ABSTRACT: Slope Channel Evolution: Near-Surface Depositional Processes Inferred from 3D Seismic Data, Offshore Nile Delta, Egypt

The West Delta Deep Marine (WDDM) Concession lies 50-100 km offshore of the present day Nile Delta. The water depth ranges between circa 200 and 2000 metres. The area contains the entire spectrum of stratigraphic elements of a siliciclastic submarine depositional system, and is renowned for an exceptionally well developed Pliocene slope channel system. High-resolution 3D seismic data has been used to reconstruct surface and near-surface depositional processes.
The most common features of the WDDM Concession seafloor are mass transport complexes (MTC's), channels, small diapirs, gas chimneys and sediment waves. MTC's cover large portions of the study area and mainly consist of debris flows; slides and slumps are also common. They appear to be sensitive to previous topography and tend to smooth the relief created by older sediments (for instance lows created by differential compaction).
Slope channels, although not common on the present day seafloor of the WDDM Concession, are extremely abundant in the subsurface. They show a variety of external geometries, fills, and evolutionary trends. Size varies greatly, from small channels presumably representing single sequence channels to large channels that may have been exploited over multiple 4th order sequences on the upper slope. Re-incision is extremely common and results in only partial preservation of "original" channels.

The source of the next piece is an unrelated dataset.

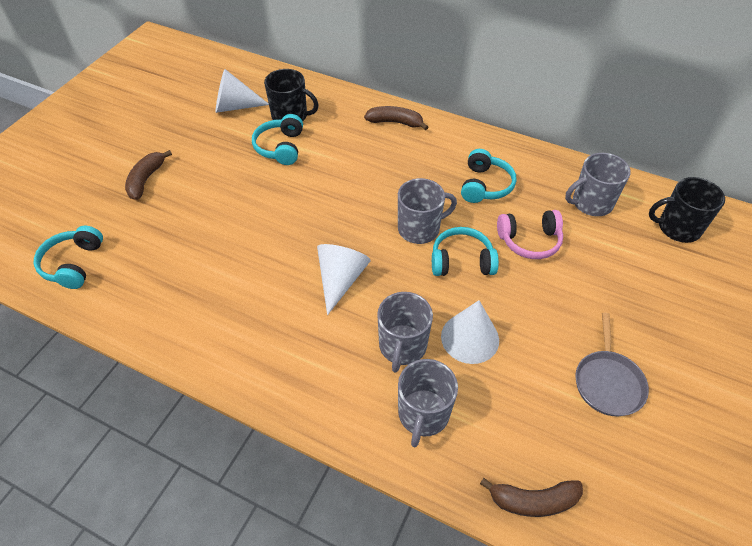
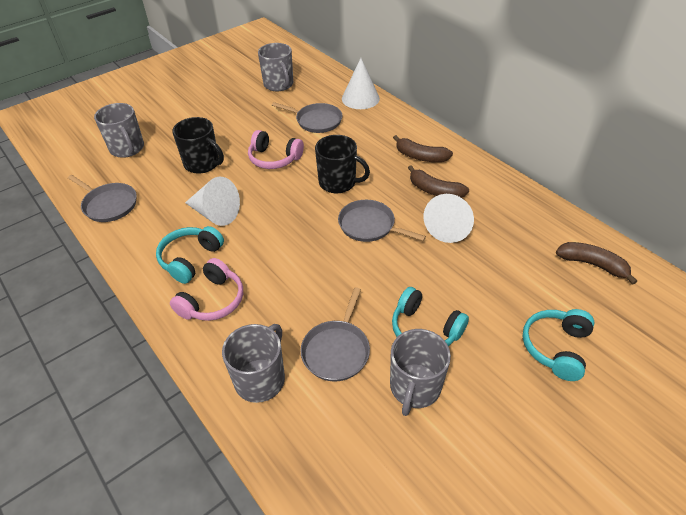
grey pan: [575,313,649,416] = 1 -> [68,175,137,222] [272,102,342,133] [300,287,370,382] [338,200,426,242] = 4
pink headphones: [497,210,563,259] = 1 -> [170,258,243,321] [248,130,304,169] = 2
turquoise headphones: [34,226,103,289] [252,114,303,165] [432,227,499,276] [461,149,516,203] = 4 -> [156,226,224,284] [392,287,469,346] [522,309,595,381] = 3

Changes from relatively straight to sinuous channel paths can be observed at changes in slope gradient.
The high resolution dataset allows identification of the evolutionary trends in internal/external geometry, vertical stacking patterns and key intra-channel architectural elements, providing valuable analogues for older delta/slope systems.


AAPG Search and Discovery Article #90026©2004 AAPG Annual Meeting, Dallas, Texas, April 18-21, 2004.